“Uncle Jethro must be a man of some importance down this way,” Andy went on to say, “when they go so far as to even name the station after him.” At that Frank chuckled.
“Well,” he remarked, drily, “if it looks like some we’ve seen, that isn’t paying your relative a very great honor; because they were the most terrible tumbledown places I ever did set eyes on. But let’s hope Witherspoon will turn out to be something different.”
“Frank, I do believe the train’s beginning to slacken up right now!” cried Andy, all of a tremble with eagerness.
“You’re right it is and here comes our friend the brakesman to help us off with all our truck,” observed the other Bird boy, who did not show his excitement as much, although no doubt he too was quivering with the anticipation of the coming introduction to Western ways.
Presently the train came to a stop, and the boys having reached the platform of the sleeper stepped off.
As they did so there was a loud whoop from a dozen lusty throats. Looking in the direction from whence these vociferous sounds proceeded they saw a collection of rough and ready picturesque cowboys, just like those who had appeared in the moving picture plays which Frank and Andy had enjoyed from time to time in the little playhouse in Bloomsbury.
They were on foot, but their horses could be seen hitched along a rail close by, and exhibiting more or less of spirit because of the hissing engine, to which they were evidently not accustomed.
Frank had just shaken hands with the accommodating brakesman, and tipped the colored porter of the sleeper, when he discovered Andy caught in the arms of a tall man, whose snow-white mustache and goatee gave him a distinguished appearance.
Of course this could be no other than Uncle Jethro.
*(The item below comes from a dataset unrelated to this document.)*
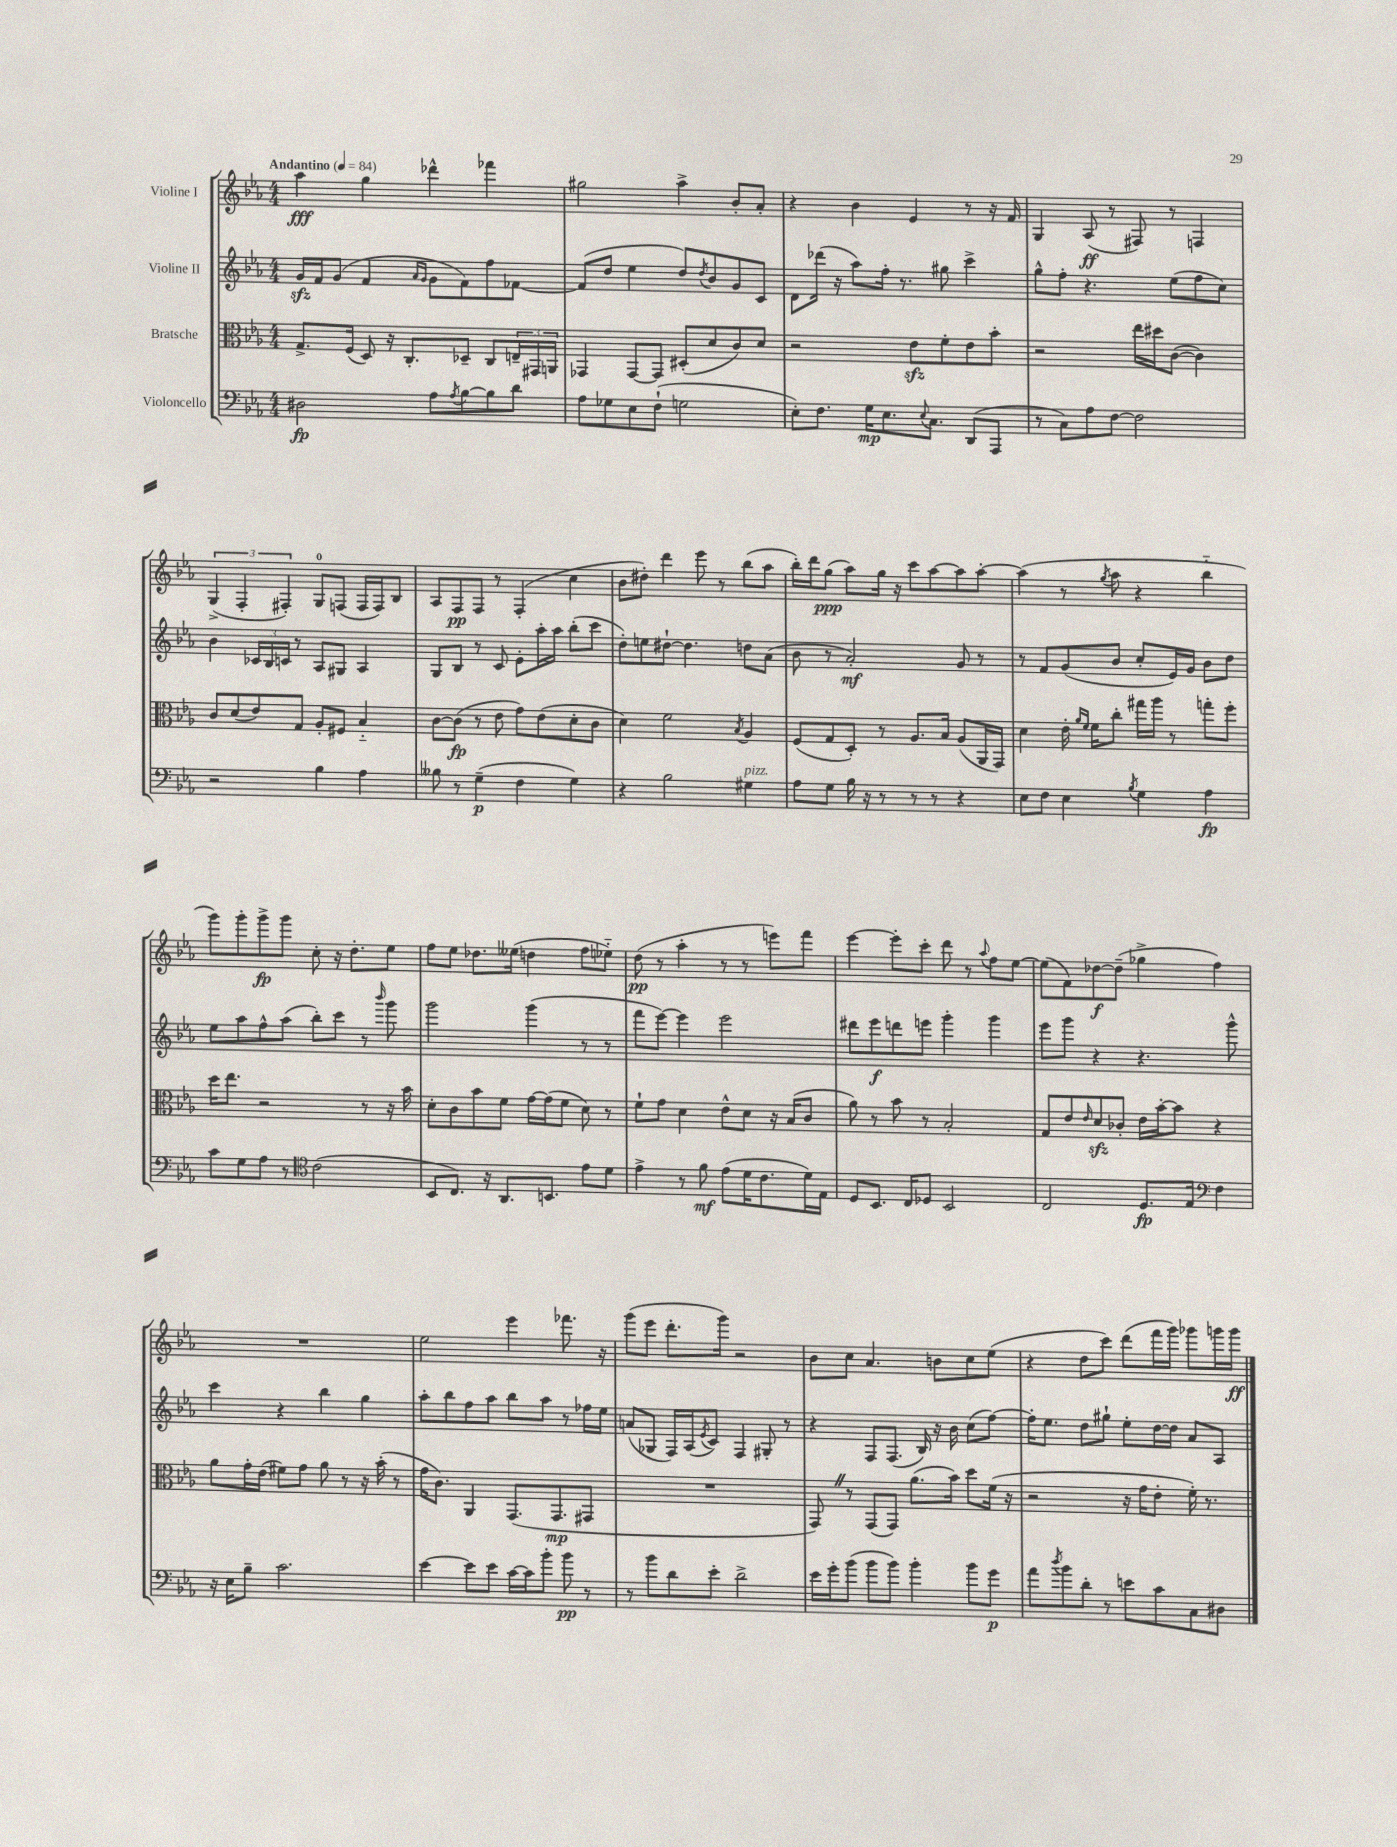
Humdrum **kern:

Frank knew he would like the ranchman from the start, and that nearly everybody must. While his word was law in that section, at the same time the owner of the ranch was a genial gentleman, whom most of his cowboy hands thought so much of, that they would be willing to go through fire and flood at any time to serve him.
Frank at first sight thought Uncle Jethro looked like a Kentucky Colonel; and that impression never left him.